The FCC had, at the time, offered for sale a license which would allow the use of limited interactivity (a cheese could emulate any one of a group of cheeses in a "family", but not universal cheese emulation) within a 7 mile radius, 4 in larger metropolitan areas. These licenses were obtainable for 4 thousand francs, and available at most government dairy agencies and gas stations. Thus the order of cheese specialization was maintained, despite the increase in cheese technology.
The Belgian Dairy was completely unaware of the existance of these patents, and had reverse engineered a proprietary French cheese to discover the emulation alogrithm. A restraining order was filed not only against the dairy that created the cheese, but to anyone linking to the information. 17 people present in the curdling process were shot in the head.
However, two years ago, this case was settled out of court. Exact terms of the settlement are unknown at this time.
Excuse 2 doesnt work as a lot of inventors can testify after going bannkrupt.
..
See you patent a cool idea as a small group. A big company use it so you complain. They offer to buy it from you for an insulting sum. You refuse and they refuse to license it claiming your patent is probably invalid. You sue them. They sue you back for anything they can think of including every patent vaguely related they own.

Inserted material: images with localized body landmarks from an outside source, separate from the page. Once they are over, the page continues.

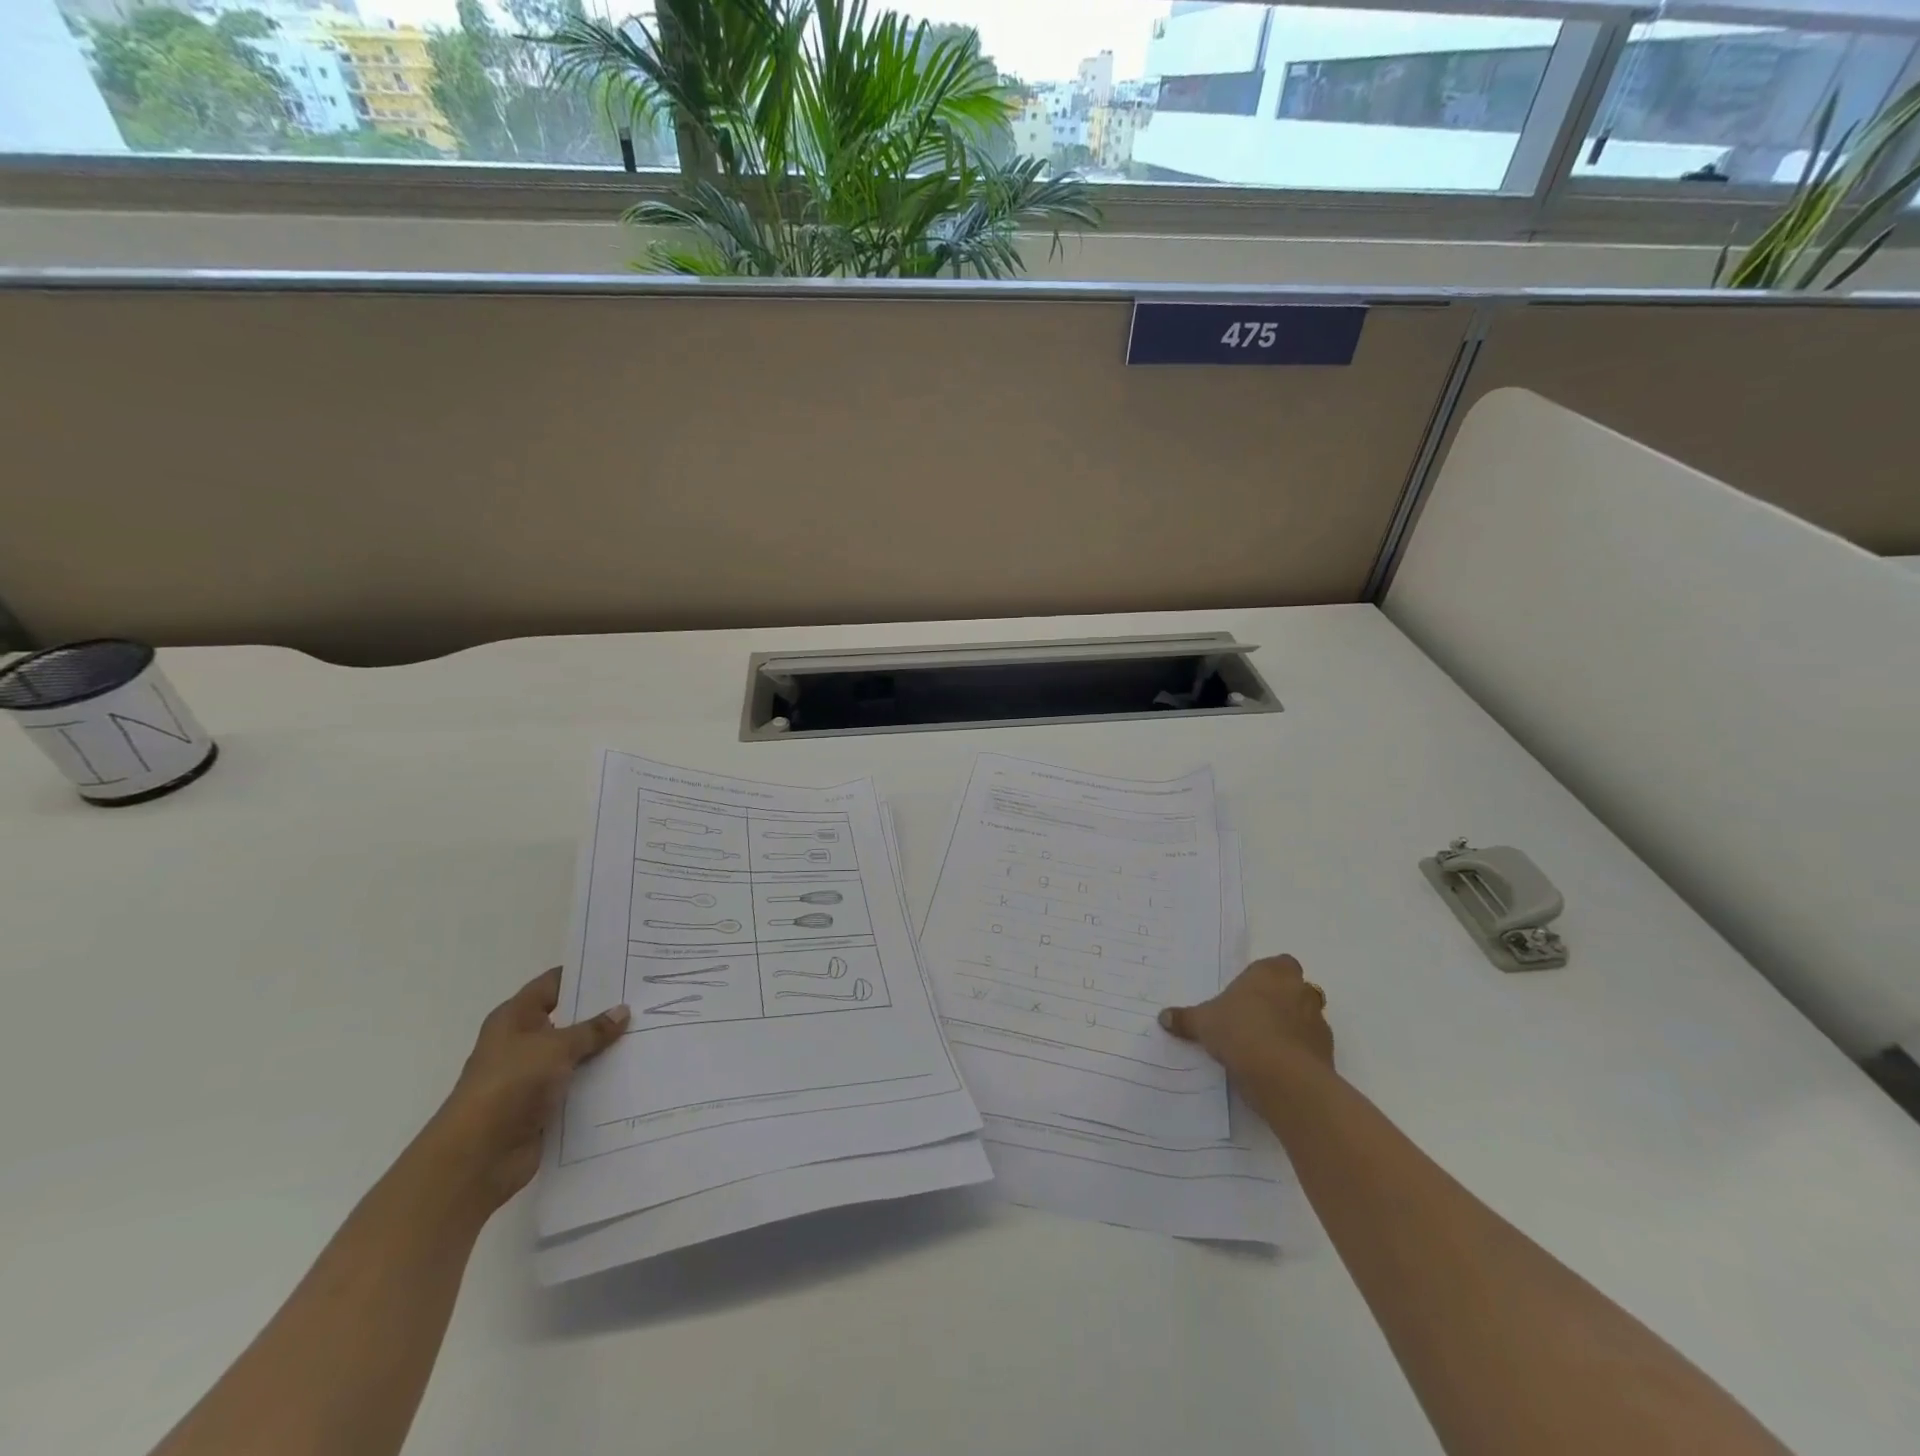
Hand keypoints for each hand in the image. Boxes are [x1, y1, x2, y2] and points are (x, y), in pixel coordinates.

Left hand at [420, 968, 628, 1214]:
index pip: (554, 984)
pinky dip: (600, 1079)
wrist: (477, 1157)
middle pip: (569, 1018)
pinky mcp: (544, 1105)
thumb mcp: (555, 1047)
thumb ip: (592, 1029)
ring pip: (577, 1053)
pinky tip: (633, 1070)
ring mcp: (533, 1075)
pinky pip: (579, 1084)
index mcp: (515, 1018)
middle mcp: (523, 1042)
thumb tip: (622, 1010)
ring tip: (650, 1032)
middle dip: (603, 1012)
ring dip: (605, 1048)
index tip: (623, 967)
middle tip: (646, 999)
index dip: (585, 974)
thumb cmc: (510, 1085)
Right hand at [1159, 954, 1332, 1082]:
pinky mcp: (1327, 1052)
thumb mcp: (1203, 1023)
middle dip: (1281, 1001)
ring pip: (1307, 1018)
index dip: (1266, 977)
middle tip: (1255, 1018)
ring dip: (1292, 1028)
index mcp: (1272, 972)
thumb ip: (1185, 1019)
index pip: (1279, 963)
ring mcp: (1317, 1021)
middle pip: (1296, 988)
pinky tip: (1278, 1067)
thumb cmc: (1240, 1031)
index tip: (1249, 993)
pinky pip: (1312, 1047)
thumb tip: (1163, 1017)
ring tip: (1265, 1046)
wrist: (1282, 1076)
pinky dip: (1299, 1053)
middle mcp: (1299, 990)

So you are forced to go bust or settle out of court. The settlement includes you paying them royalties and them not paying you a penny.
If you stay in business the big company will simply sell for less than you, and if you are annoying they will dump product below cost to remove you for good
That is the patent system. Not quite what its designers had in mind
Alan
These are the same fools who gave us VCR+. There appear to be three Gemstar patents that TiVo touches on:
Video time-shifting apparatus: Allows you to 'rewind' a broadcast channel.

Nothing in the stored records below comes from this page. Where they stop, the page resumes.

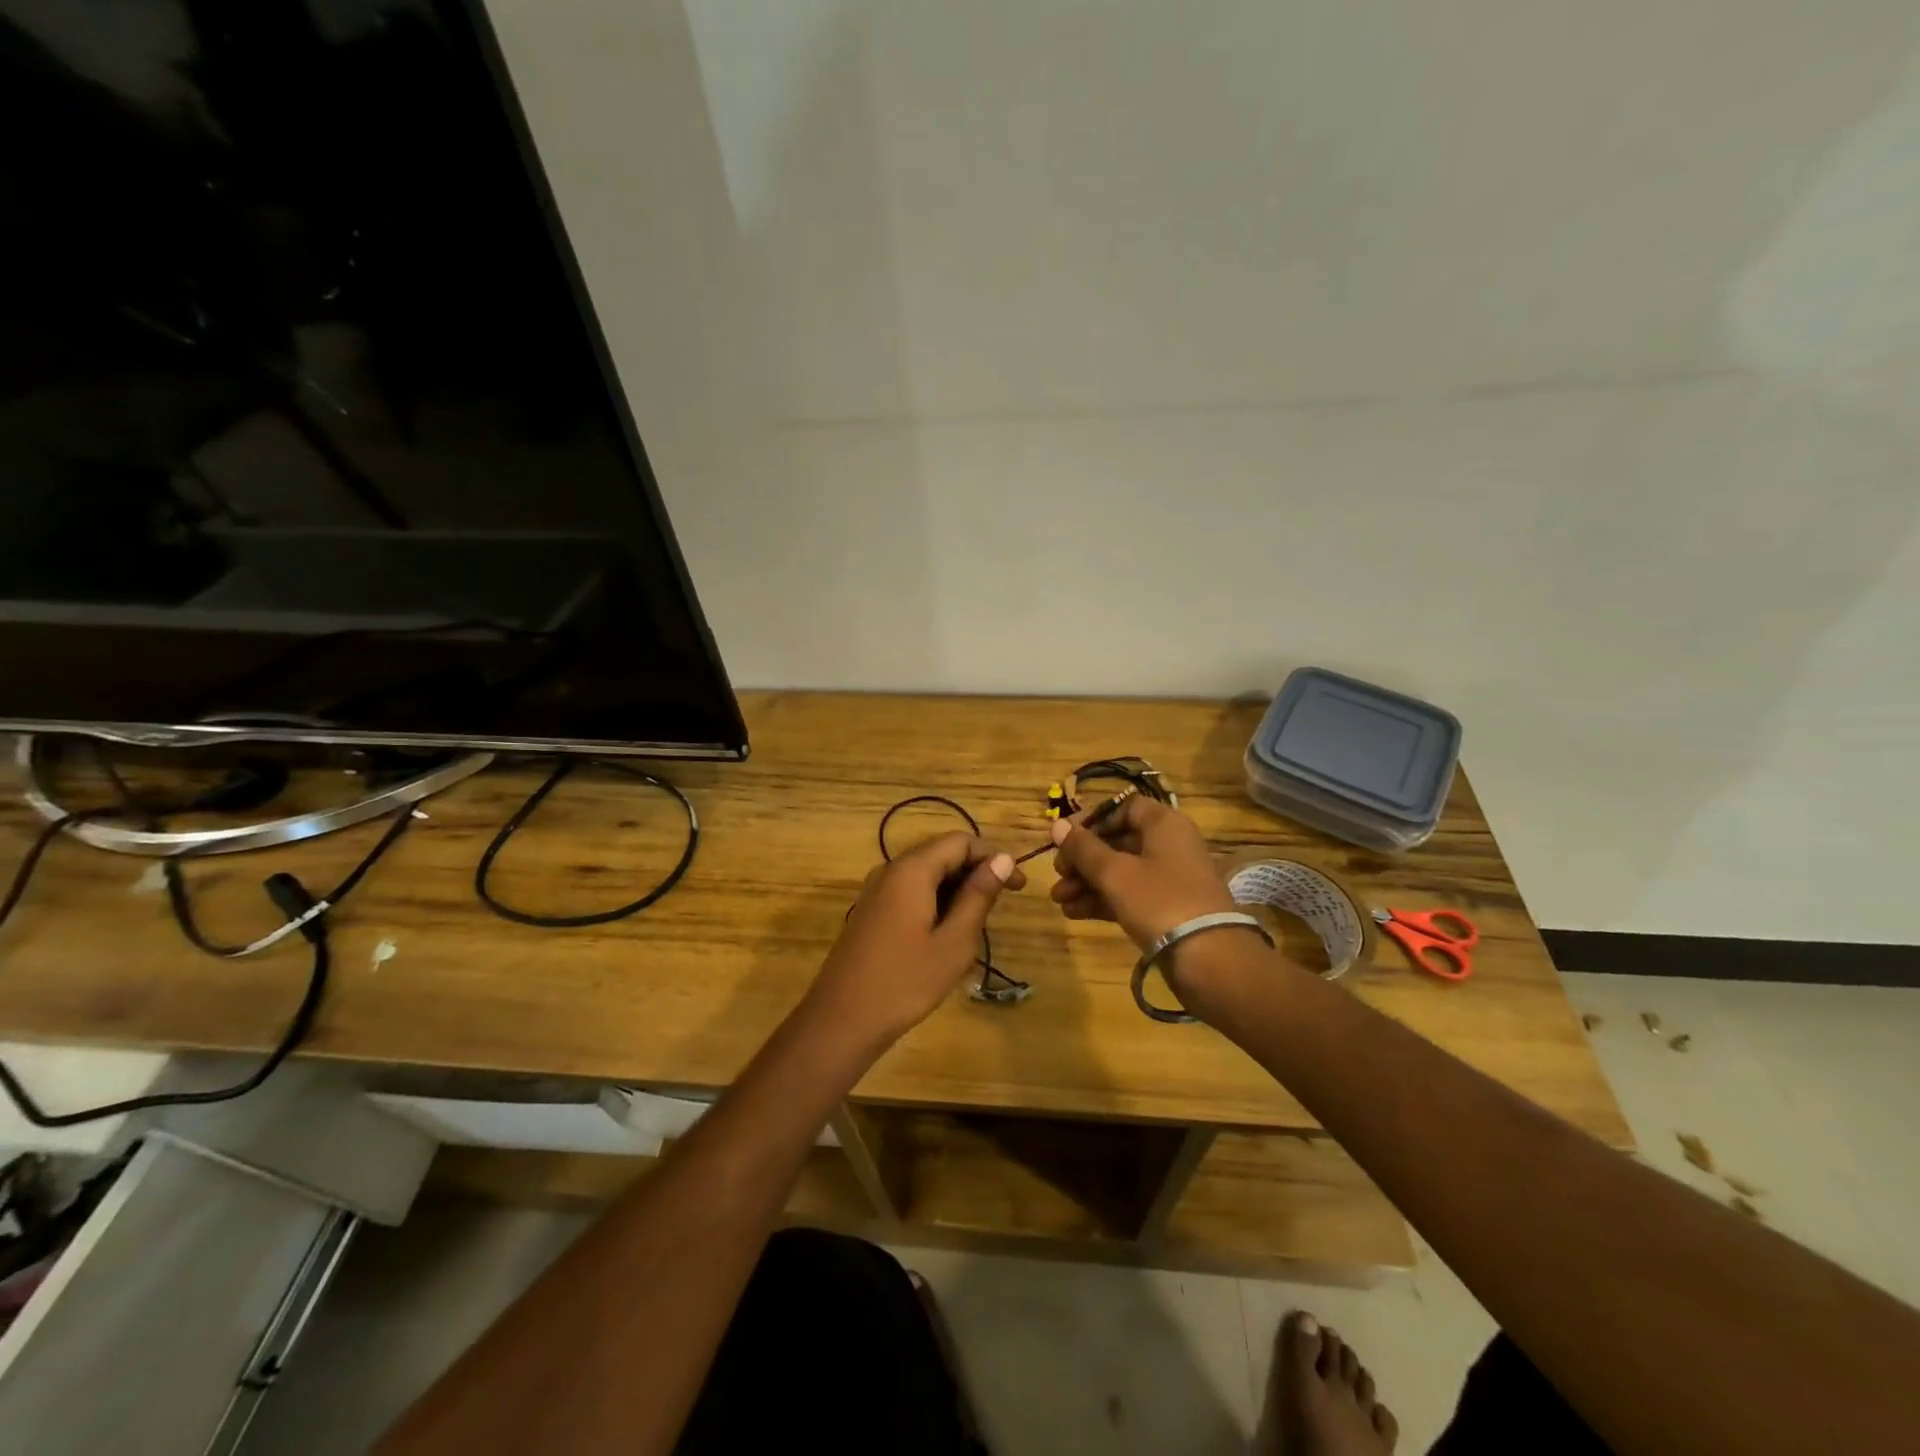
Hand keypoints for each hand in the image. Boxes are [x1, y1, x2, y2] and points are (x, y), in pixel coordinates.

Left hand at [802, 832, 1024, 1055]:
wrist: (841, 1020)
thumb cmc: (905, 982)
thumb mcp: (954, 942)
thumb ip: (978, 896)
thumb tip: (1002, 859)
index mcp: (911, 870)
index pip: (960, 841)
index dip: (993, 856)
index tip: (1018, 885)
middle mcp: (890, 870)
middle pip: (941, 853)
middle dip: (976, 872)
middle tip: (1002, 905)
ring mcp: (876, 891)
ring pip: (926, 874)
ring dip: (956, 889)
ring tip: (978, 924)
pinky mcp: (871, 911)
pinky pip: (910, 892)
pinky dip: (936, 901)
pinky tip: (947, 934)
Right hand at [1048, 794, 1234, 949]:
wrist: (1208, 958)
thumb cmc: (1159, 901)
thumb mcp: (1115, 872)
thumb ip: (1083, 848)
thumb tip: (1057, 824)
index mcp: (1163, 824)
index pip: (1122, 807)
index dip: (1091, 820)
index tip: (1064, 838)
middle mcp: (1169, 845)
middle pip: (1117, 841)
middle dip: (1082, 859)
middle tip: (1057, 874)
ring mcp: (1169, 878)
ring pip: (1120, 871)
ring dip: (1087, 882)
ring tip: (1059, 900)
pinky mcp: (1166, 908)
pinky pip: (1129, 894)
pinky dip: (1103, 900)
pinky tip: (1074, 912)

Apparatus and method for channel scanning by theme: Lets you push the 'Sci-Fi' button and only surf through channels you designate as Science Fiction.

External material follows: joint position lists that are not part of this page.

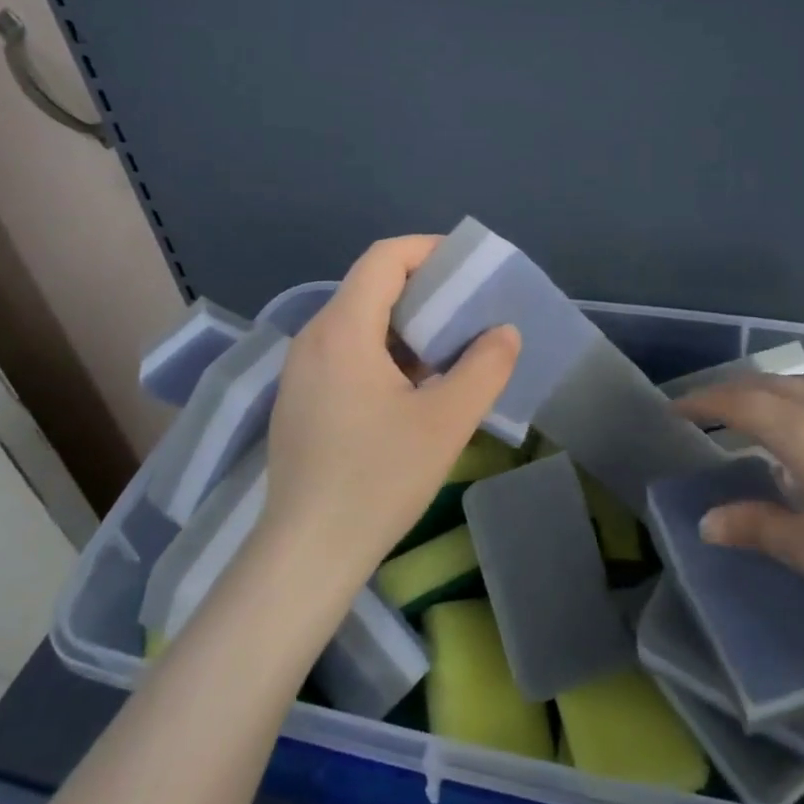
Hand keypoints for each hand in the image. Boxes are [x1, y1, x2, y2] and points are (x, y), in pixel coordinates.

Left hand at [261, 236, 520, 585]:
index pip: (384, 258)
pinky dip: (383, 351)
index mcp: (342, 330)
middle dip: (424, 290)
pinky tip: (411, 388)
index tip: (468, 270)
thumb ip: (485, 367)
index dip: (429, 250)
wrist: (307, 553)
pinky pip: (345, 352)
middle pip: (370, 286)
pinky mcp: (299, 399)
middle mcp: (313, 338)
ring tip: (448, 350)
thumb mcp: (446, 422)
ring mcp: (300, 371)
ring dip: (405, 325)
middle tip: (468, 312)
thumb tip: (503, 332)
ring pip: (358, 322)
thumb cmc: (378, 479)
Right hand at [674, 374, 803, 642]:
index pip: (739, 403)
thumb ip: (756, 527)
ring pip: (800, 385)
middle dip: (729, 393)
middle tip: (701, 414)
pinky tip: (801, 434)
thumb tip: (707, 521)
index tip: (674, 410)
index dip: (703, 403)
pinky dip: (795, 400)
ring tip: (746, 417)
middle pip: (768, 385)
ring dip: (765, 392)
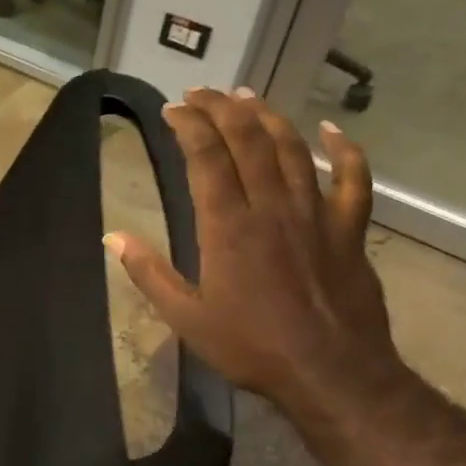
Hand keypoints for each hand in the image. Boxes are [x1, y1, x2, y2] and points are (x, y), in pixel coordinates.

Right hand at [105, 88, 402, 411]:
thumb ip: (148, 272)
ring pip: (293, 149)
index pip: (207, 158)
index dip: (189, 125)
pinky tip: (331, 128)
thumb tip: (112, 236)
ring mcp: (315, 215)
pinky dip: (345, 150)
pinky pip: (353, 180)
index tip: (171, 109)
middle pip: (248, 140)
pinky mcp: (349, 230)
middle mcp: (272, 208)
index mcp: (227, 227)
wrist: (331, 373)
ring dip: (268, 116)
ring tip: (245, 96)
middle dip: (222, 108)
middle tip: (201, 93)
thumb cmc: (250, 346)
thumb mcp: (185, 317)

System and method for displaying program listings in an interactive electronic program guide: Self explaining.
All are quite broad, and TiVo may have very well stepped in one of them.
.sig: Now legally binding!
They seem to own a whole bunch of Electronic program guide related patents here are the ones I found:
US05630119: System and method for displaying program listings in an interactive electronic program guide
US5870150: Television guide reader and programmer
US5886746: Method for channel scanning
Actually this is interesting. Several weeks ago, I had Ameritech Americast cable installed. I chose it because it had one of those on-screen guides -- scroll through the list, then click to select a channel to view -- and because the picture was a helluva better than the competing cable carrier in town. Americast comes with a pretty nice looking remote control that allows you to switch between the TV and the on-screen guide. Anyway, the rep was in the process of running the cable when I tried the on-screen guide. It popped right up, but instead of popping on the screen with the correct time, the guide was two hours into the future. I said, "What's with this?" Rep explained that Ameritech had been sued by StarSight for infrining on their patented-onscreen menu idea. But instead of Ameritech ditching the menu altogether, they merely rigged it so that when you clicked the on-screen guide it popped up two hours ahead of the current time -- and then you had to hit the 'Rewind' button to get it to pop up with programs for the current time. He agreed with me that it was amazingly annoying but that it was the only way Ameritech could use the on-screen guide and not infringe on the patent. Pretty bizarre -- and pathetic.